Revista Libros
Julio Llamazares.Las rosas del sur.Alfaguara. Madrid, 2018.
Que éste es un libro de viajes, no de arte ni de historia, ni mucho menos de espiritualidad. Y que con él no pretendo establecer ninguna teoría ni llegar a ninguna conclusión concreta. Como en todos los libros de viajes que he escrito, lo que en él cuento es lo que vi y me ocurrió, que es lo que han hecho siempre los escritores y los viajeros que escriben y viajan por puro placer, escribe Julio Llamazares en la nota que ha puesto al frente de Las rosas del sur, el libro de viajes por las catedrales del sur de España que publica Alfaguara.
Continuación y complemento de Las rosas de piedra, con Las rosas del sur se completa un monumental ciclo que había empezado en Santiago de Compostela y acaba en San Cristóbal de La Laguna y en el que el viajero recorre setenta y cinco catedrales españolas y más de veinte mil kilómetros.
Desde La Almudena, catedral moderna y artificiosa -Escéptico, reflexivo, respetuoso y hasta lento en el andar, si alguien sobra en este sitio es el viajero, empeñado en buscar belleza donde sólo hay artificio; una artificiosidad extrema que se advierte en cada detalle de la decoración del templo, especialmente en la de los techos, que se diría pintados hace dos días, y que se contagia, a lo que parece, a los visitantes, empeñados muchos de ellos en aparentar un conocimiento y una disposición estética que contradicen su aspecto y sus comentarios. «¿A que recuerda a la de la catedral de Burgos?», le dice, por ejemplo, una señora a su marido, admirando la desmesurada cúpula. «A mí me recuerda más a la de Toledo», responde el interpelado, que lleva una pegatina de Comisiones Obreras en la camisa- a un Viernes Santo en La Laguna -un entramado de caserones y de palacios con varios siglos a sus espaldas y cierto aire ultramarino en el que la vegetación confirma que el viajero está ahora tan cerca de América como de Europa; es decir, tan lejos de todo el mundo como se siente en este momento mientras camina por La Laguna sin rumbo bajo la noche-, se suceden en estas páginas el pasado de las catedrales y el presente de su entorno urbano y humano, la ciudad, el paisanaje y el paisaje, como este de Toledo:
Para imaginar Toledo hay que pensar en un río que forma un bucle casi completo en torno a un cerro redondo sobre el que se amontonan como un enjambre de abejas centenares de edificios y palacios cuyos tejados conformarían un todo único, tan uniformes son sus colores (ocres y tierras, como el paisaje), si no fuera por las torres que se elevan hacia el cielo sobre ellos y entre las que destacan por su espectacularidad y altura las de dos fabulosos edificios, uno cuadrado y de inspiración castrense —el alcázar— y el otro religioso y, por lo tanto, más fantasioso: la catedral de Santa María. El viajero, que la ha visto muchas veces y que, por ello, no necesita imaginar Toledo (aparte de que la tiene enfrente de nuevo), mientras rodea su caserío siguiendo el bucle del Tajo en busca del hotel en el que dormirá esta noche recuerda la definición que ha leído en una guía que trae consigo y piensa que no puede ser más certera: la católica montaña.

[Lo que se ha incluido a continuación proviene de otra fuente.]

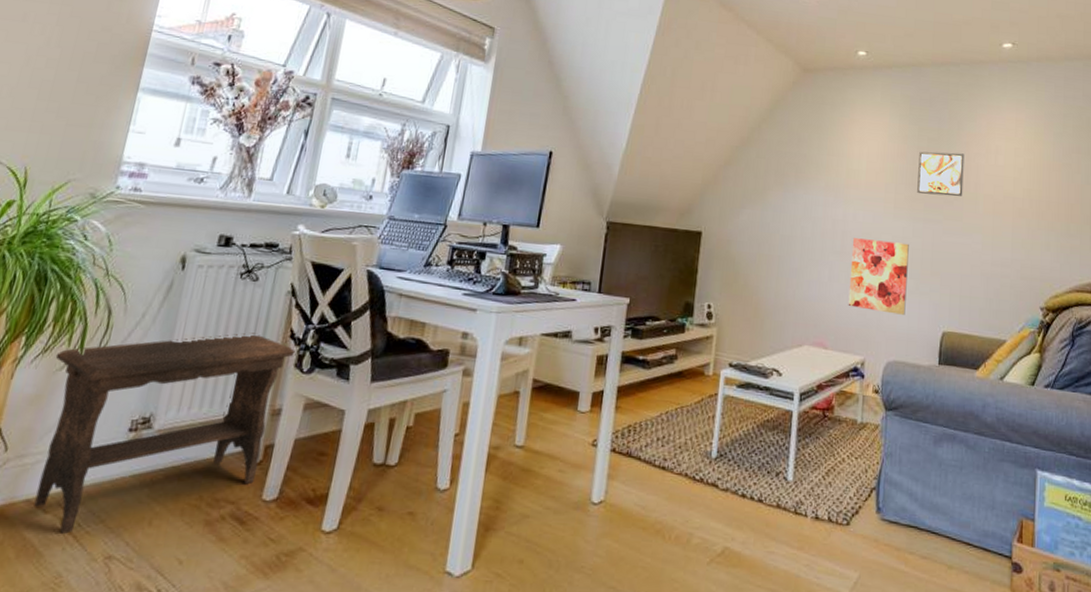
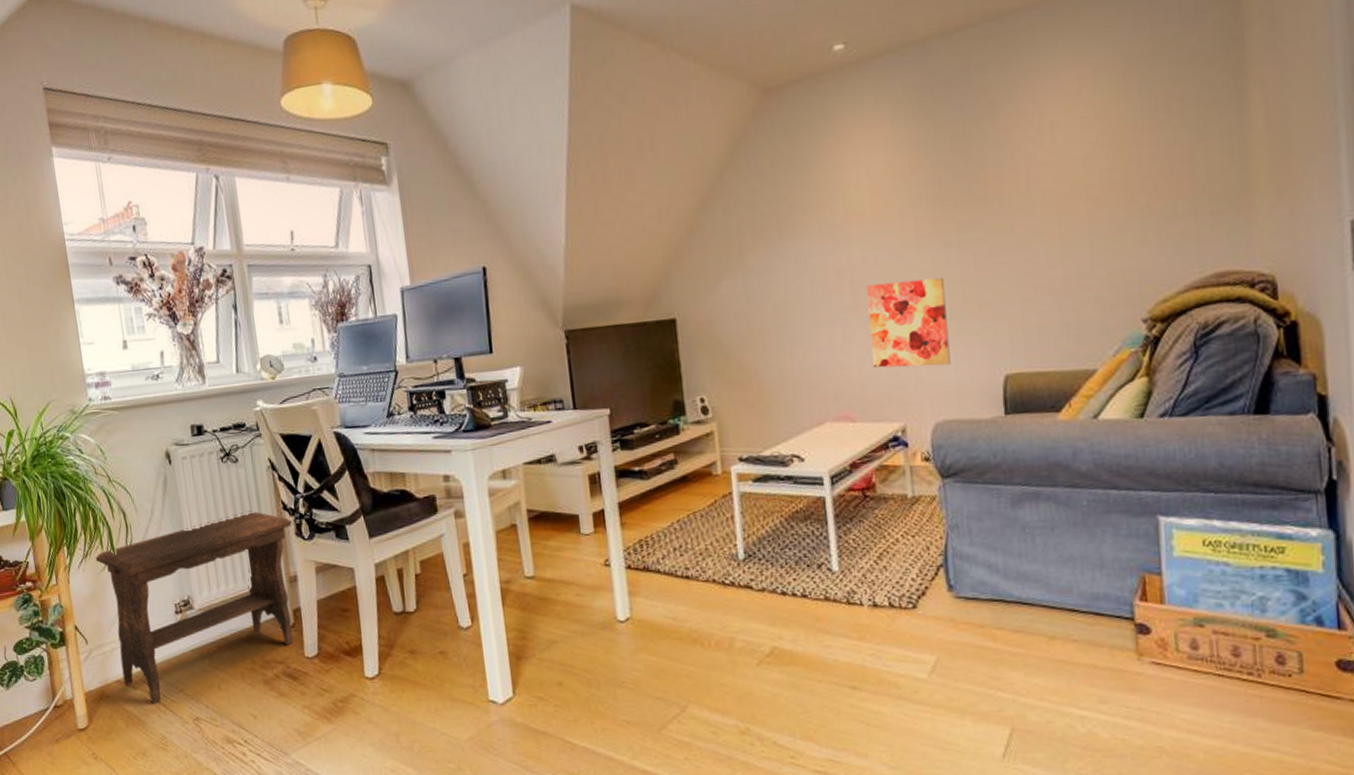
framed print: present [917,151,965,196] -> none [939,144,1010,210]

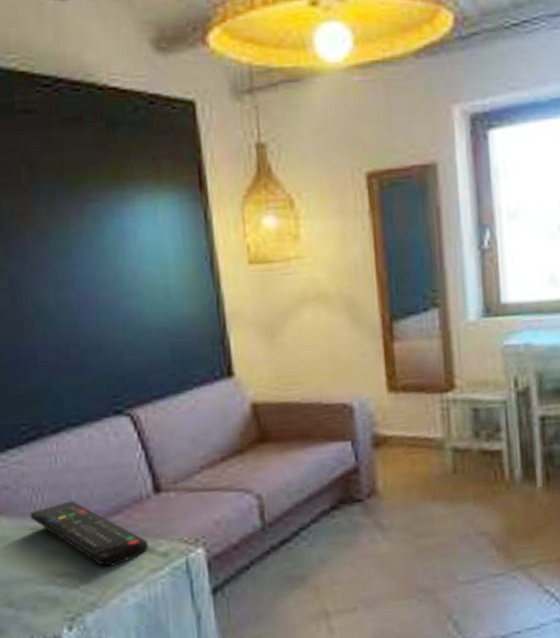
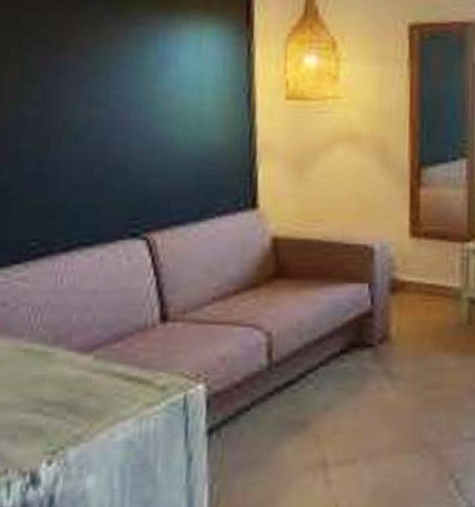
remote control: present [30,501,148,566] -> none [25,324,147,397]

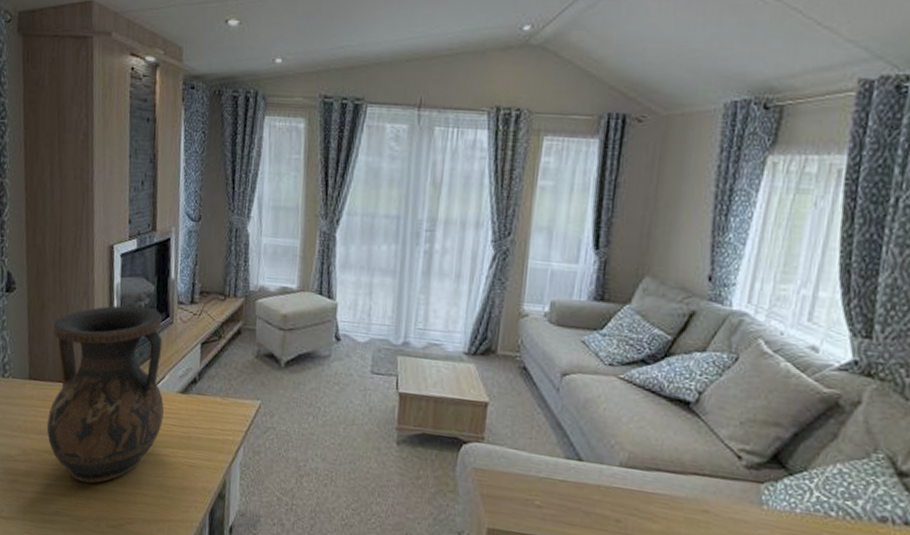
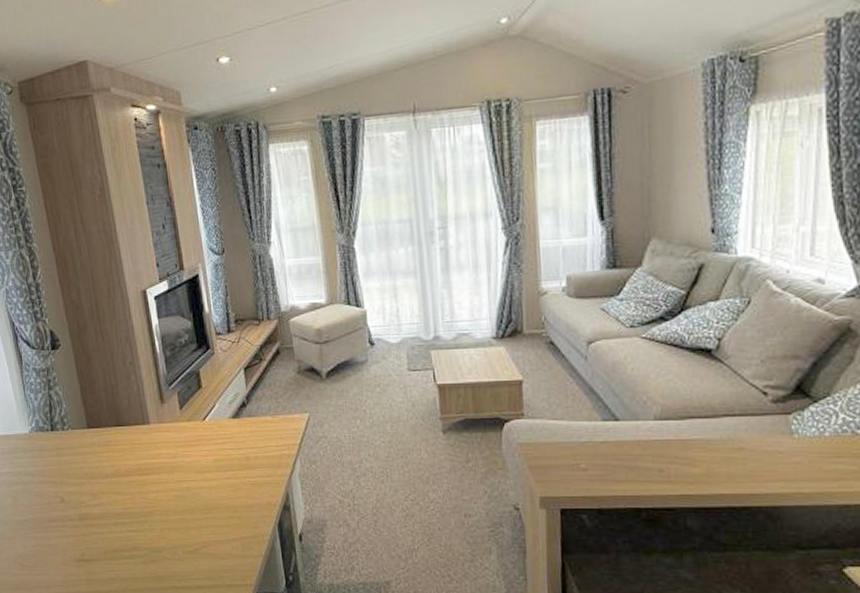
vase: present [46,305,164,484] -> none [102,343,220,516]

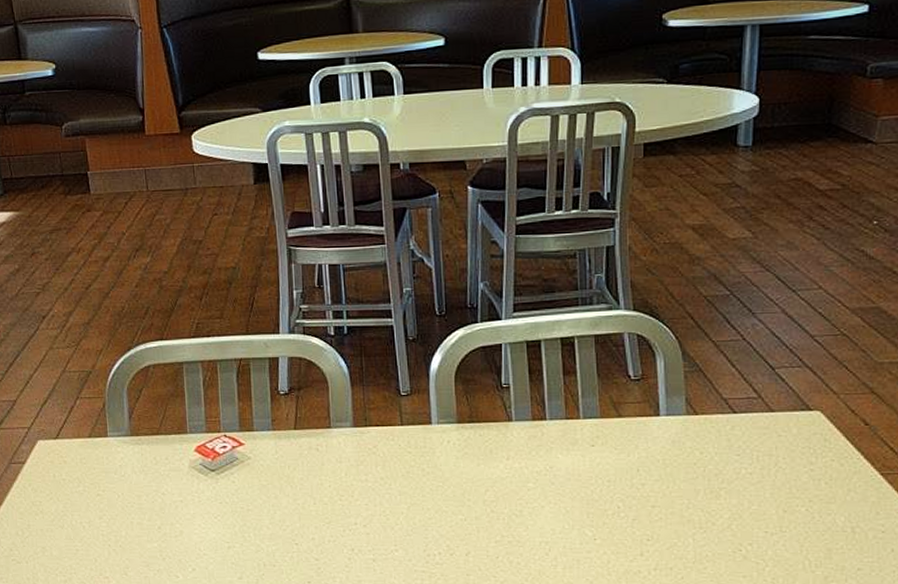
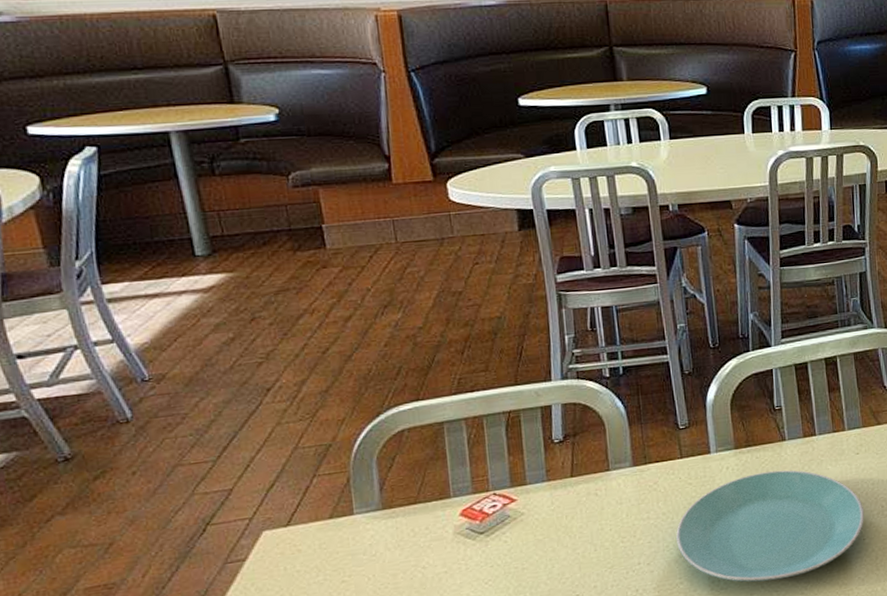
plate: none [393,452,598,566] -> present [676,470,865,582]

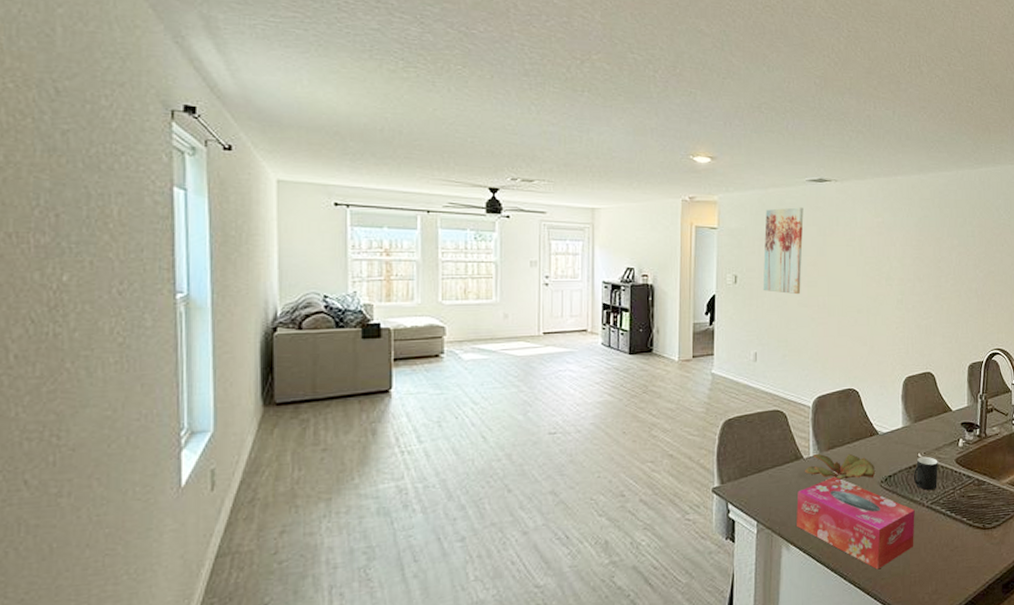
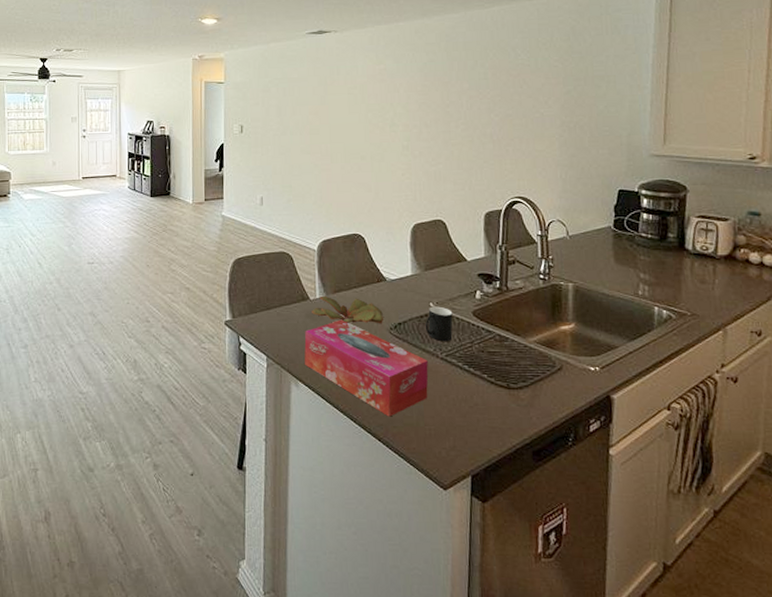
wall art: present [762,207,804,295] -> none [267,59,305,143]

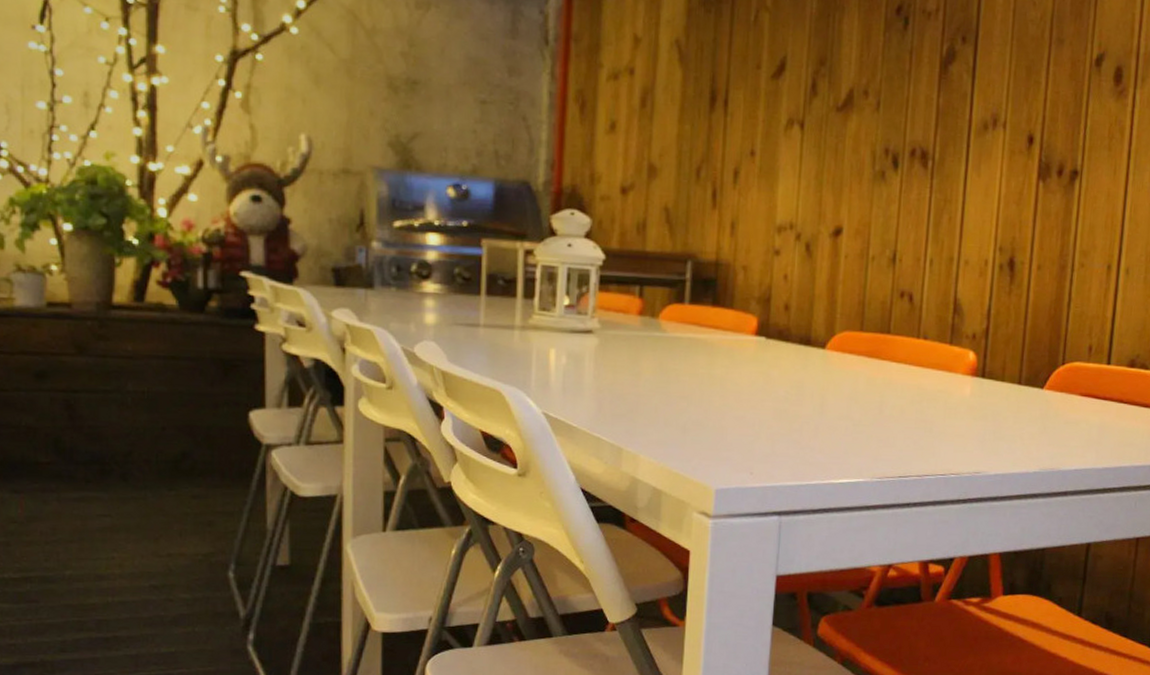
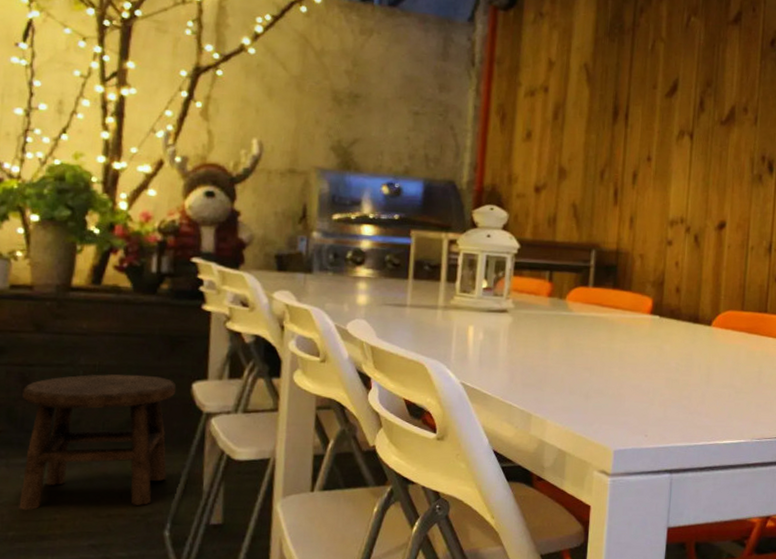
stool: none [69,401,232,548] -> present [19,374,177,510]

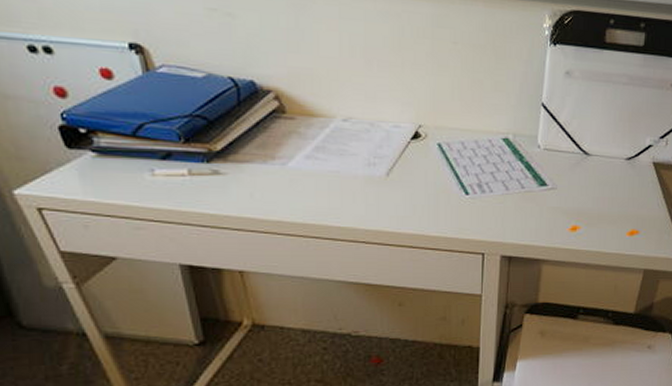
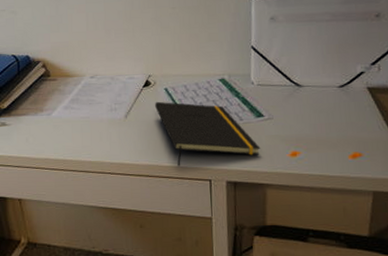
notepad: none [425,158,541,237] -> present [155,101,261,167]

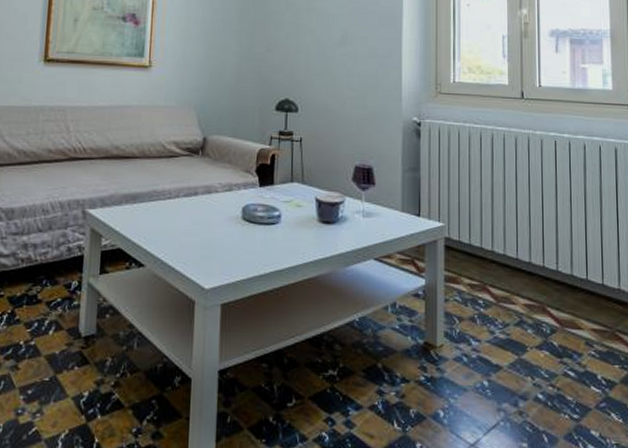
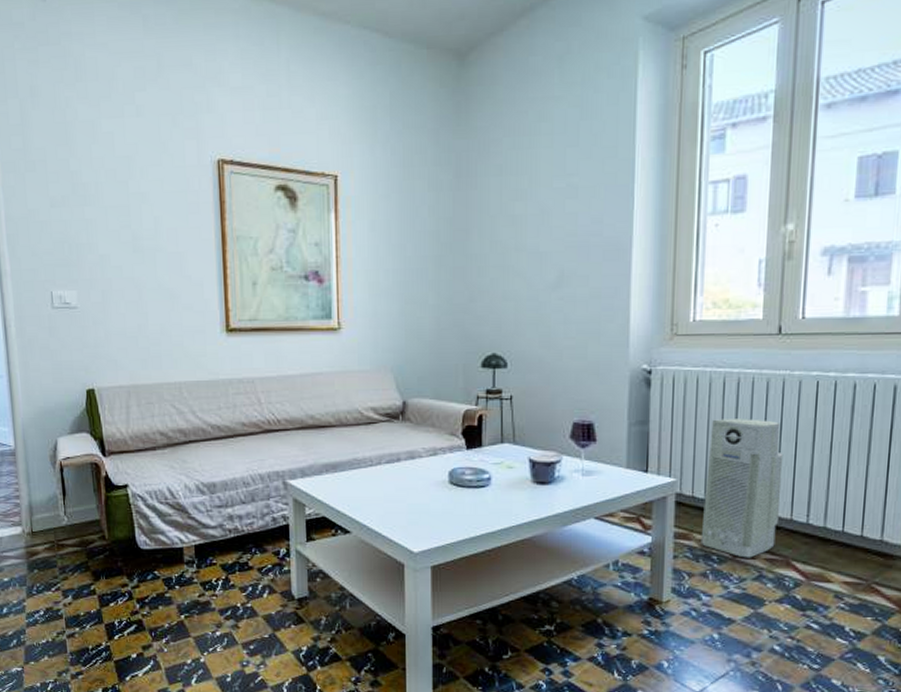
air purifier: none [468,170,534,304] -> present [700,419,784,558]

Porque en estos viajes por el espacio y el tiempo de las catedrales -de carácter medieval, góticas y románicas, las del norte, mayoritariamente renacentistas o barrocas y alguna neoclásica las del sur- la mirada literaria de Llamazares integra paisajes y personajes, historia y arte, narración y diálogo, palabra y fotografía para intentar captar el espíritu de unos edificios que además de emblemas de religiosidad son libros de piedra que contienen lecciones de vida y de historia sobre las ciudades y sus habitantes.
Y así como Baroja tropezó con la gramática en Coria cuando estaba preparando las Memorias de un hombre de acción, Llamazares tropieza en ese mismo lugar con las reliquias de su catedral:
Aunque, evidentemente, al viajero las que más tiempo le detienen son las famosas reliquias, comenzando por el célebre mantel, que asoma de un cofrecito de plata muy repujado expuesto en una vitrina en el centro de la sala en la que están todas las demás. Todas en relicarios o en ostensorios de gran belleza, como corresponde a su contenido. ¡Ahí es nada un trozo del lignum crucis, un hueso de San Juan Bautista, una ampolla con leche de la Virgen, una pluma del arcángel San Gabriel…! El viajero, estupefacto, las contempla una tras otra sin saber si sentirse objeto de una gran broma o caer rendido ante ellas implorando el perdón del cielo.